No girl I’ve ever dated has used those words for me. Draw your own conclusions.

(And what does it matter that the boyfriend I invoked is real? Even if he wasn’t, I would have answered the driver’s question the same way. Better to be under the care of some imaginary man than alone in the passenger seat. Better than saying that you, yourself, are not interested. Come on. Talk sense.)

Let me be blunt. The men I have known are, almost to the last one, wonders. There’s the friend who, when we were college freshmen, gave me his gloves and towed me around an ice rink because I was too frightened of falling to skate. There’s my roommate, who cooks me dinner sometimes and once let me cry about my thesis all over his shoulder. There’s the cousin who drove to Pittsburgh to help me move last summer, never mind that he lives in West Virginia. There are people. I have people.

The majority of my Lyft drivers are men, and all but one has been very kind. One helped me carry my laundry to the door. I told him I could handle it, because I could. He said he knew, but he just wanted to help. I let him. And he got back in his car and drove away. That was last fall. I still remember it.

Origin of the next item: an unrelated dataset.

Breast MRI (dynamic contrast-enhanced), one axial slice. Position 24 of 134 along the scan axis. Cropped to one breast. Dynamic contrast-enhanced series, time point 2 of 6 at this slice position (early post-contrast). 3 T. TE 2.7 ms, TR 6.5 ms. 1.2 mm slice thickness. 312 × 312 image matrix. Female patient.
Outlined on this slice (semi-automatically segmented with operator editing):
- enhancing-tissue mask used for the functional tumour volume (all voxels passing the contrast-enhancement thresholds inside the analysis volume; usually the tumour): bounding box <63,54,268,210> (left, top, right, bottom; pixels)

Only one of my exes has ever called me a bitch, and it was years ago, but I still remember it.

It’s like that for every ugly thing someone has said to me. Just one, just once. But I still remember it.

2015-02-17 18.49.48

If I ran the newsstand, I would keep posting signs, but I don’t know what they’d say. No, I do. Each of them would say BE KIND, week after week after week, maybe in different colors, maybe in different words.

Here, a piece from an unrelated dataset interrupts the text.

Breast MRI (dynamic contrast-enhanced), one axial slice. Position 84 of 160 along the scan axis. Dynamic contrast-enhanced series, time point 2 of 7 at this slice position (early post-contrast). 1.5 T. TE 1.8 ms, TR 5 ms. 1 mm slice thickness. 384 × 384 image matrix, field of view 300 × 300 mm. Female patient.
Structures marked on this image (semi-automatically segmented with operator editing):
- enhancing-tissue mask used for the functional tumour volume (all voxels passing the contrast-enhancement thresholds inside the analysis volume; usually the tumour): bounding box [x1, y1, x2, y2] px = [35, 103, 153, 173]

I called Lyft’s hotline after I got home from the doctor. I took the bus back, even though I had stitches, even though the blood in my ears sounded like the sea. I was bone-achingly tired and I wanted someone else to dial the number, but so what about what I wanted.

The man who took down my report was horrified. He had a gentle voice, and I liked him a lot. My roommate came in and gave me a hug, and he was gentle too. I wrote to my mother and she wrote right back, and there’s no one gentler than your mother when you need her. When the email from Lyft Trust & Safety came in on Tuesday, I read the words I am so sorry and felt like maybe I wasn’t fragile. Maybe I just need to be handled with care.

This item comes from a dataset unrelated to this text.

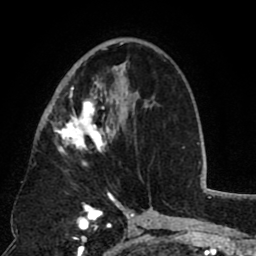
Breast MRI (dynamic contrast-enhanced), one axial slice; slice 46 of 80 in the series (ordered by position); cropped to one breast; dynamic contrast-enhanced series, time point 2 of 8 at this slice position (early post-contrast); 1.5 T; TE 2.6 ms, TR 5.8 ms; 2 mm slice thickness; 256 × 256 image matrix, field of view 165 × 165 mm. Female patient.
Outlined on this slice (semi-automatic segmentation, software-assisted and operator-edited):
- enhancing-tissue mask used for the functional tumour volume (all voxels passing the contrast-enhancement thresholds inside the analysis volume; usually the tumour): bounding box (x1, y1, x2, y2) in pixels: (52, 43, 123, 164)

I think I am gentle. That’s enough. GENTLENESS IS ATTRIBUTED TO SUCCESS because they’re one and the same, because the world is mostly difficult and so any time you can spend being tender is a victory. The signmaker and I have that philosophy in common. I wonder if I will ever get to tell him that.

Maybe not. Probably not. I like not knowing him. I like checking the storefront when I pass on my way to buy milk or eggs or sugar. People have made me feel like this before, like it isn’t stupid to look for signs, like all of it matters. It isn’t the first time that person was a stranger.

God is looking for excellent humans. Be one.